Of course, relationships are going to have differences. No two people are going to be the same. Each person brings their own personality into a relationship or a marriage. What we lacked were two key ingredients in making a marriage work. We were not in it together and we did not communicate well.
When those two ingredients are missing a marriage is in trouble, and ours was in trouble from the start. We had different dreams and visions for our lives. Even more, we were horrible at communicating with one another. We were two different people who never became one family.
On that day 10 years ago, I had a suspicion this marriage would never work, yet I went through with it. The reason was that I I did not want to disappoint anyone. I did not want to disappoint this woman whom I had spent three years with and had known since junior high, and I did not want to disappoint her family. I certainly did not want to disappoint my family, many of whom I believed, at the time, wanted us to get married. (I learned years later that this was not the case). Most importantly, I did not want to disappoint myself. I felt that if I broke off the engagement and marriage I would be a failure to those whom I cared about, and it was something I could not handle at that time.
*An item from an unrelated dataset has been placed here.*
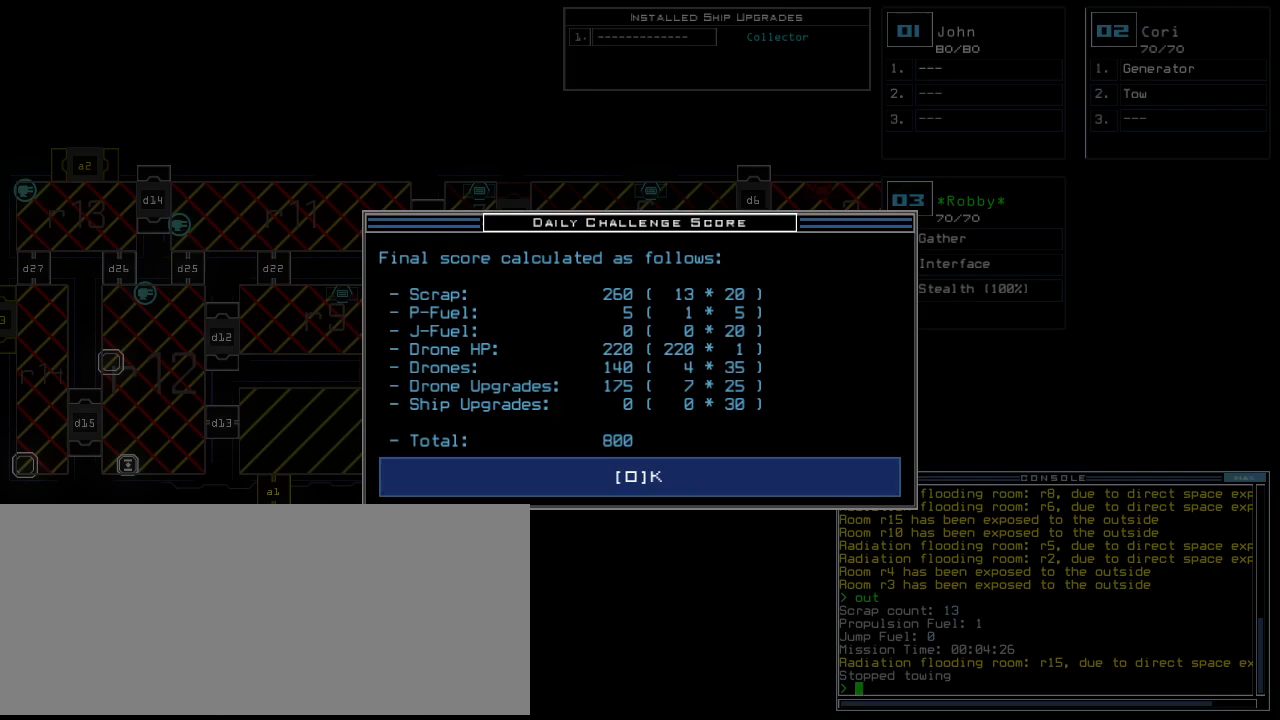
{"keys": [], "events": [[40, "f", "up"]]}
The marriage lasted less than two years. We both had our faults that led to the marriage’s end. It was not one person’s failure. We both failed. We both had a part in living into what was my biggest mistake.
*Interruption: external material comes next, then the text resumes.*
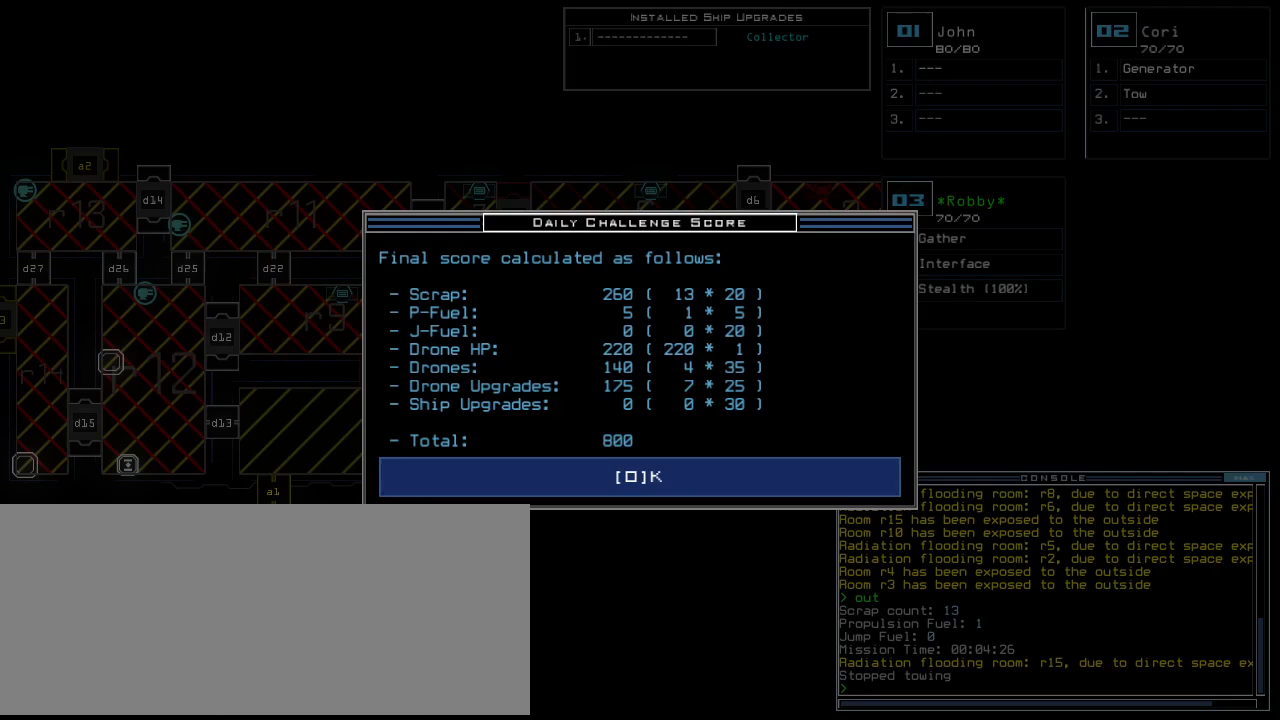
{"keys": [], "events": [[380, "o", "down"], [440, "o", "up"]]}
Yet, I learned something from that mistake. It is what taught me grace. Because of that mistake, I learned redemption and seen how God has redeemed those years for something greater.
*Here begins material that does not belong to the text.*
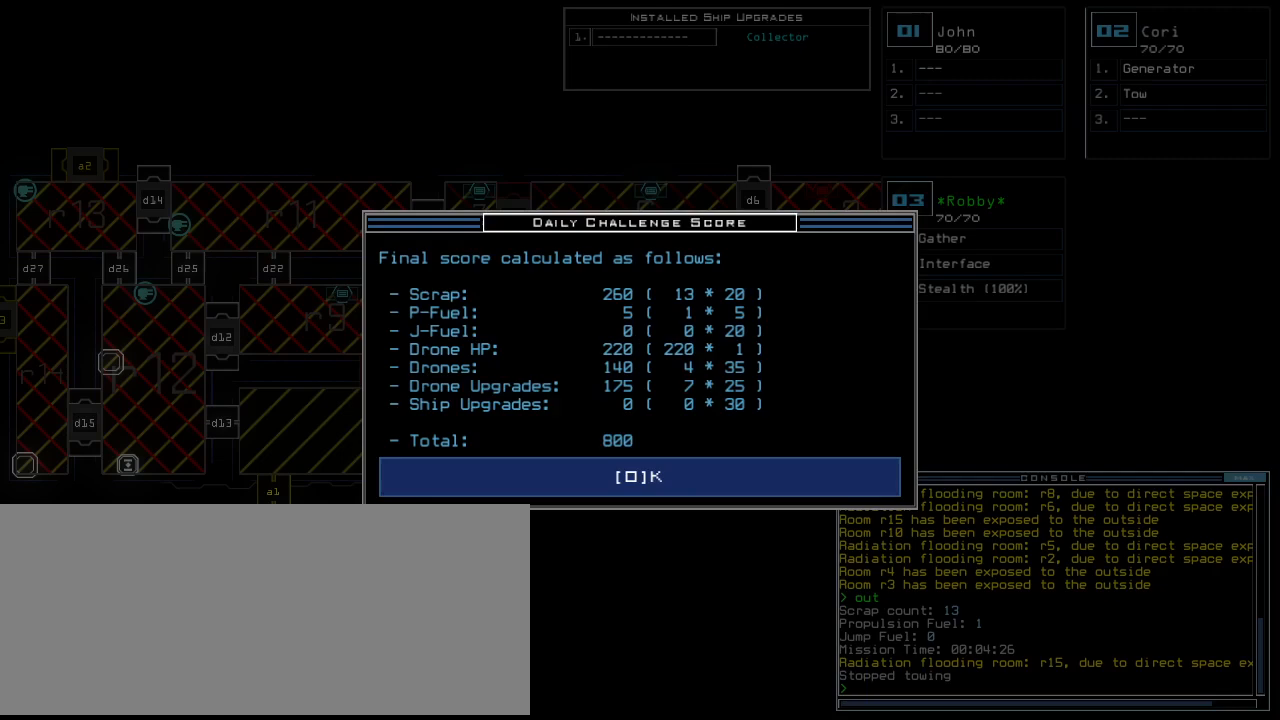
{"keys": [], "events": []}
Back then I was not the person I am today. I was self-focused. I went to work believing I was “the next big thing” only to realize I wasn’t close to being “on deck.” I was angry and I was bitter. But, I never would have realized it had the event of 10 years ago never happened. When the marriage crumbled, I hit rock bottom personally, spiritually, financially, and emotionally.
In the experiences that took place I saw God’s hand and grace. It was the first time I really had felt God at work in my life. Sure, I had grown up in the church, but I never really felt that God really loved me. The years that followed the divorce, I learned what grace and forgiveness truly looked like. I learned what true friendship looked like. I learned what God’s love really and truly felt like.
It changed me and made me the person who I am today.
I could go into more detail about the experiences I’ve had in the last 10 years and how it led me to the church, to realize my calling, and to meet Abbi, who is my most wonderful and supportive wife, but I would be going on and on. I want to make a concluding remark.
We all have made mistakes in our lives. Some of these mistakes are small and some are big ones that still impact us. None of us have walked life on the ideal path. However, our mistakes can be opportunities to experience grace in our lives. They do not have to be “ending” moments that define our futures, but can be opportunities to experience God’s redemption and grace whether it is for the first time or the 100th time.
All it takes is our willingness to see that God truly loves us, that He has never walked away from us, and that he desires redemption for all of His children.
Our mistakes, then, our not end moments, but can be opportunities to truly experience God’s grace and redemption.
What would it look like for you to experience that today?
3 thoughts on “Mistakes are an Opportunity for Grace”
That’s a great way 2 look @ it. We all made mistakes in our past that makes us much more wiser today but only if able 2 discern the difference. Reading your post allows others 2 know they’re not alone in this plight for righteousness & positive growth. Continue 2 share & God bless.
Peace!…with 2 fingers;)
What a great testimony! It’s great to see how grace and redemption can come out of bad situations and even bad decisions.
Thanks, Teddy! Abbi and I have talked about this quite a bit, especially what would have happened had I decided not to get married to my ex wife. Things would’ve been different.
For instance, depending on when I made that decision (let’s say February 2002, because that was an opportunity missed) I likely would’ve kept my job as a sports writer/acting sports editor for another year. I don’t buy the house that we did, which meant that I never would’ve had a bankruptcy. I would have still left West Virginia in 2002, but it is doubtful that I would’ve made it to North Carolina, which is where I found God again.
As it turns out, the decisions all led to where I am today. The marriage led me to Shelby, N.C., which allowed me to meet the person who helped me get the job in Chapel Hill. That job put me near the UM church that helped me to see God’s grace and where God was calling me.
Redemption is a great feeling! I wish more would experience it.